» **Required task**
Proceed with the gravel race report below, picking up after its final sentence.

» **Extract**
.....

We kept pedaling up, and then about halfway up the 2 jutted left up a gravel road called Grizzly Flats towards our first checkpoint. It was the driest and lowest of the gravel roads, topping out at 3,300 feet. Wrapping around to the front of the range exposed the city of Los Angeles, haloed by a layer of popcorn clouds. Rocky was on it and led the zoo to our first checkpoint, which was nestled in a bush behind a graffitied water tower. At these checkpoints, there are hidden paperback books, the kind you’d find at the Goodwill. Thankfully, no one wants to actually read these books, because the way to prove you were there is to rip the page out that corresponds with your race plate number.

“I am offended!” Set sounded genuinely hurt. “Can I not celebrate my brother’s birthday? Are we so estranged that I cannot even apologize to the king?”

Osiris smiled at Isis. “My dear, it is only a game. Fear nothing.”

He rose from his throne. The gods applauded as he approached the box.

Page 175 from The Red Pyramid, ripped out and read, then thrown into the handlebar bag as proof Rocky and Bullwinkle and Friends made it.

The next decision came at the top of Josephine—is it time to let air out of the tires? I did, Rocky, knowing that we had quite a bit more road to ride, kept hers at 50 psi, and waited to the top of Mt. Lowe to release some. I let some out, dropping mine from 65 (ooooooh boi, on the knobbies) to somewhere around 40. I doubt it was a blunder, maybe it was right, I wasn’t sure, but if nothing else, it was merely a simple inaccuracy, and with those, the best next step is to be okay with a slight shift in strategy and continue on, no time for second-guessing an irreversible decision. Well, I mean, if there was a WABAC machine out there, we could go back, but there wasn’t.

Because all exceptional reports include statistics [lie], I will let you in on another fun fact, 34% of all LA tourists get Dolly Parton’s Jolene stuck in their head while riding up Josephine Peak [dead serious], and this statistic, encompassing global tourists in LA, actually becomes more concentrated when looking at just the tourists of the LA Tourist Race. Turns out, a whopping 87% of LA Tourist Race participants get Jolene stuck in their head while riding up and down Josephine Peak. I think the number is significantly lower for all tourists because it is more likely that people from the United States listen to Dolly Parton than people not from the United States, but that’s just conjecture, I could be entirely wrong.

The snow came on fast along Josephine Peak climb. Packed snow that is not ice has a lot more traction than I expected. Still, it was not the easiest terrain to climb, requiring more focus, core, and triceps than your typical fire road. I know everyone has heard of yellow snow, but what about red snow?  I bet most of you readers never even thought about that. Well, I crawled behind a bush along a snowbank to change my tampon right as Dudley Do-Right and Erika, Mr. Peabody perhaps, rolled down—they had just summited Josephine Peak—so we all gathered as team Rocky and Bullwinkle and Friends one last time along the trail. We didn’t see her again until the end, and another spoiler alert, in that winner’s jers’ we talked about in the beginning. Rumor has it she found some of the last few PBRs in the goody box at the base of Josephine, snapped those cracker-jacks, and still won. By the time we got there, only Ted King’s maple squirts, coke, and a bag of handled peanut butter pretzels remained.

.....

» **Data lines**
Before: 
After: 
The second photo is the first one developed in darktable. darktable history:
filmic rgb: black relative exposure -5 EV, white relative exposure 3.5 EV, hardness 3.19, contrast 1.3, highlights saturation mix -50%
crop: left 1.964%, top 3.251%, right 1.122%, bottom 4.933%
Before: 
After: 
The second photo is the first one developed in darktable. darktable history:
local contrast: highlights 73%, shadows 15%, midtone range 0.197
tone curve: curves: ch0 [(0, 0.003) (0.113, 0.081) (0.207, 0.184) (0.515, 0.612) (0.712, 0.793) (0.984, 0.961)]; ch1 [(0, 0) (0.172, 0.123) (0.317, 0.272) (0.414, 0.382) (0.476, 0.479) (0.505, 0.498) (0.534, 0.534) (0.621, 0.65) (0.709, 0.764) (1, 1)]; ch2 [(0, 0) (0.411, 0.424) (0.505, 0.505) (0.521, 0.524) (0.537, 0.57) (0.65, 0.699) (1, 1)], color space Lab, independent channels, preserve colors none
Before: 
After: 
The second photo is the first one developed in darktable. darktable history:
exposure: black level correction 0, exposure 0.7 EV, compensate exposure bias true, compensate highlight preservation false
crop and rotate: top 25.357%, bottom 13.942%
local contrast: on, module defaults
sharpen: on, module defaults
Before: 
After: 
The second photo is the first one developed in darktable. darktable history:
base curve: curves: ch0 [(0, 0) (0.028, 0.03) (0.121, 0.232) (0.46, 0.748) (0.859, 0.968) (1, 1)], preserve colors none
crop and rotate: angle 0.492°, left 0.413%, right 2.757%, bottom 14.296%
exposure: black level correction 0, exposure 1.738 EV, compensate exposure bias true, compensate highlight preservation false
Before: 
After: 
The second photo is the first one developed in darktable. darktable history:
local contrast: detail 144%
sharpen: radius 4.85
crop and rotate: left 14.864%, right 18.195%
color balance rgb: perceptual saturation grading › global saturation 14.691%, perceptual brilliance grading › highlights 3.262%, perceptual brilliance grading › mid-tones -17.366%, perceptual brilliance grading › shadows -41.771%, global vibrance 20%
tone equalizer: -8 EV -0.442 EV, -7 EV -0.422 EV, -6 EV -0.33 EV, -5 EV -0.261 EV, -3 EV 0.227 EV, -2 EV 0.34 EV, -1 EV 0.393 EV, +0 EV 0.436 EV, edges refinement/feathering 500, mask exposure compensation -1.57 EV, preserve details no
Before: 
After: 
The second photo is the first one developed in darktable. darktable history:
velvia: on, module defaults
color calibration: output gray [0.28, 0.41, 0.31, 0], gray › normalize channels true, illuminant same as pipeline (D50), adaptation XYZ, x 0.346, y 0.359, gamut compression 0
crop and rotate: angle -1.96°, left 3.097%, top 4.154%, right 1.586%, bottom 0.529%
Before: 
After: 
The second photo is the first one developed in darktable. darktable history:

.....

» **Output**
Josephine reaches 5,558 feet, and we have to get off our bikes and hike the last wee bit to this cabin on a mound of only rocks to locate our next bagged book, “The Firm.” There were no trees, but there was a 360O view of mountains and mountains and mountains and those popcorn clouds, with a subtle and obscured glimpse of LA through the haze. Some of California’s finest crop was being enjoyed by the weary racers who were starting to feel the pain. The descent back down was just as snowy as the climb. Two out of four ain’t bad, right?

To get to the next checkpoint, we had to ride from Clear Creek to Red Box on the paved CA 2 HWY. A steady four miles at a 7% grade. Rocky and I felt our powers come to our legs and swiftly pedaled straight to an affable crowd surrounding this godsend of a feedzone with water, chocolate chip cookies, and peanut butter sandwiches. God bless whoever took time out of their lives to set this up for us. Almost every rider at that zone wheezed out “Oasis!” as they pedaled up to it, then sniffled back the snot, grabbing at the tasty replenishments. It seems like some nasty colds have paraded through California this year. And it got all over the peanut butter pretzels.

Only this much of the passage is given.